Certain members of the cycling community will tell you that your handlebar tape must either match the colour of your saddle, or match the colour of the head tube, or be black, but we say just go for whatever colour catches your eye. There are some very bright options to choose from if you shop around, with companies like Supacaz and Lizard Skins offering some pretty funky patterns too. It's your bike, so do what you want to it.

How do you wrap handlebar tape?

If you're new to wrapping drop bars we'd suggest watching this how to wrap handlebar tape video , which gives plenty of visual help and advice.

However, here are a few useful pointers to make the job go smoothly.

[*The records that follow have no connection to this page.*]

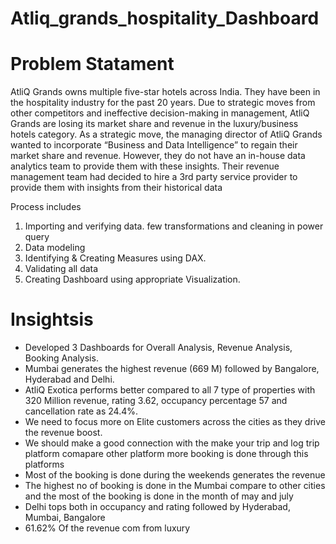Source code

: # Atliq_grands_hospitality_Dashboard
# Problem Statament
AtliQ Grands owns multiple five-star hotels across India. They have been in the hospitality industry for the past 20 years. Due to strategic moves from other competitors and ineffective decision-making in management, AtliQ Grands are losing its market share and revenue in the luxury/business hotels category. As a strategic move, the managing director of AtliQ Grands wanted to incorporate “Business and Data Intelligence” to regain their market share and revenue. However, they do not have an in-house data analytics team to provide them with these insights.
Their revenue management team had decided to hire a 3rd party service provider to provide them with insights from their historical data

Process includes 
1) Importing and verifying data. few transformations and cleaning in power query
2) Data modeling
3) Identifying & Creating Measures using DAX.
4) Validating all data
5) Creating Dashboard using appropriate Visualization.

# Insightsis

* Developed 3 Dashboards for Overall Analysis, Revenue Analysis, Booking Analysis.                    
* Mumbai generates the highest revenue (669 M) followed by Bangalore, Hyderabad and Delhi.
* AtliQ Exotica performs better compared to all 7 type of properties with 320 Million revenue, rating 3.62, occupancy percentage 57 and cancellation rate as 24.4%.
* We need to focus more on Elite customers across the cities as they drive the revenue boost. 
* We should make a good connection with the make your trip and log trip platform comapare other platform  more booking is done through this platforms 
* Most of the booking is done during the weekends generates the revenue 
* The highest no of booking is done in the Mumbai compare to other cities and the most of the booking is done in the month of may and july 
* Delhi tops both in occupancy and rating followed by Hyderabad, Mumbai, Bangalore
* 61.62% Of the revenue com from luxury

Clean and prep your bars: Unless you're wrapping a new pair of bars you'll want to make sure you've cleaned off any sticky residue left from the old tape. You'll also want to make sure that your cables and hoses are securely and neatly taped, especially if you're not using bars with internal routing.

Be prepared: Don't start wrapping the tape until you're properly set-up for the task ahead. You'll need some sharp scissors at hand, along with some electrical tape. The latter is to replace the finishing strips that came in the box with the tape. Discard these because they aren't very good at securing the bar tape in place.

Always start from the bottom: It might seem obvious but you always wrap tape from the bottom of the drops, finishing on the tops.

Keep up the tension: Once you've started your wrap you'll need to keep an even tension on the tape to ensure a clean and secure wrap. This is when tape choice can help, with some tapes offering more stretch than others.

Watch the gap: As you wrap, always stay alert for any gaps in the tape. Not only is this unsightly and unprofessional it could also lead to a less than secure finish.

Score first, cut second: Before you cut your tape at the finish it's wise to score it first, using the scissors. This way you can check that you're going to cut it in the right direction to give you a clean edge, ready for the electrical tape, which you'll want to wrap tightly to help keep your wrapped bar tape in place. Three wraps of electrical tape should do the trick.